Metro UI is the most important concept behind Windows 8, at least from the user view, and like we presented it in our previous posts, it’s the first milestone in an era where computers and portable touch-screen devices blend together to create a simpler world. And, simple is the word that this user interface relies on. As you will see from our post that follows today, Metro UI provides users of all touch input devices an easy-to-navigate menu, where you can leap from an application to another in just a few taps/clicks and where all the important information is presented upfront.
Designed by Microsoft back in the ages, the “simple, clean, modern” concept has stand behind well-known services like the Windows Media Center, Zune, Microsoft Encarta, the upcoming Xbox360 menu and most of all, Windows Phone OS. This was the first service where the mobile world encountered Metro style, leaving fans desiring for more. In a few words, Microsoft describes its style as being purely based on texts and content to navigate.
Basically, Metro UI it’s a tile-based interface where icons of all colours are replaced with simple pictures that blend into a chromatic “work of art”. It seems like “everyone” knows its place and integrates into the group without screaming its uniqueness. Also, if an application featured on the main screen contains updatable content, like Tweeter, Facebook or just a weather widget their icons will actually be created using that content. And you can interact with it.
To fully understand it, here are six important reasons why Metro UI rocks:
Universal Sharing: Sharing will be a lot easier from now on. Metro UI allows the user to change and share a file across all installed platform and those that relay on the cloud. Let’s say that you’ve seen a nice pic on Deviantart and you want to tune it up a bit and post it online. All you have to do is simply drag the photo to an editing program (Paint, anyone?), do your stuff and then drag it back to the Facebook and Tweeter apps. All of these are done from the main screen, without having to enter dozens of websites and closing/opening programs like an addict.
Universal Search: When talking about search, Metro allows all compatible applications to subscribe to the universal search and take part in the process. That means whenever you are going to look for something in the main search function, Windows 8 is going to seek across all platforms.
Hardware Acceleration: All Metro applications are automatically hardware accelerated. This means they will run faster than they should, not relying on software to launch.
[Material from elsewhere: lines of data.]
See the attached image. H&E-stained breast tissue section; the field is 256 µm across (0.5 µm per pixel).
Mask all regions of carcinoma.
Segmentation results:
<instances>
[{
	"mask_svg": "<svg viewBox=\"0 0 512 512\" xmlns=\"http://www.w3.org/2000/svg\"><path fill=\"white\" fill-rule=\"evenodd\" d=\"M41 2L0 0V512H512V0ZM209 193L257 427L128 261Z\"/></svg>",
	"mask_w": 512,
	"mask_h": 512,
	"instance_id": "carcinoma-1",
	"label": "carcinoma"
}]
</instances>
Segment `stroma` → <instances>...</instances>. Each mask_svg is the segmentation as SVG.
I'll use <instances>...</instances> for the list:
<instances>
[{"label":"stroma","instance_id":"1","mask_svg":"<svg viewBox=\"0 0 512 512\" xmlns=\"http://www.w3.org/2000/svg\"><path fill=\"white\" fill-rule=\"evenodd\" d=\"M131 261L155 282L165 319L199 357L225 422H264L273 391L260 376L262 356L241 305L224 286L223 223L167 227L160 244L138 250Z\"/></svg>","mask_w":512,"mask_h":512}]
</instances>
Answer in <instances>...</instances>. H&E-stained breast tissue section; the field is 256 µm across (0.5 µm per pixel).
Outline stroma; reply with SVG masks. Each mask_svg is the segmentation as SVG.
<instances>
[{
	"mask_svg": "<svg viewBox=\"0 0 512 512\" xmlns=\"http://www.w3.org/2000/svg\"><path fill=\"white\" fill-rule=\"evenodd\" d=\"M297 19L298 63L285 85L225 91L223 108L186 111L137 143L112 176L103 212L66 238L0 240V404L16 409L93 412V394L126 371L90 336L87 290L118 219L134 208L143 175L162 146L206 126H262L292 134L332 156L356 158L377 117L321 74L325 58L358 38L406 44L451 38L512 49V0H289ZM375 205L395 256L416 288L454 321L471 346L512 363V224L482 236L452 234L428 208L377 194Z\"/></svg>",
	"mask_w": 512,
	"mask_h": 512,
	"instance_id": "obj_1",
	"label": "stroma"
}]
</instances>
Simplicity: Metro UI acts like a wall between the normal desktop and the user. It’s a conglomerate of widgets where all the icons display content and you can get in-touch with the content right from the main panel.
Economizing battery: When the battery is low, Metro suspends some of its processes to increase its life. That means one process that is not currently used will be closed until further notice.
New WindowsRT: the Windows Run Time has been changed to accommodate any social environment with the minimum amount of extra coding. For a usual user, this means that most programs can be modified to be compatible with social networks without much fuss.
Whether Metro UI will make a breakthrough from the first view or users will disable it after a few hours remains to be seen. Still, this stands as Microsoft’s most ambitious redesign of the desktop.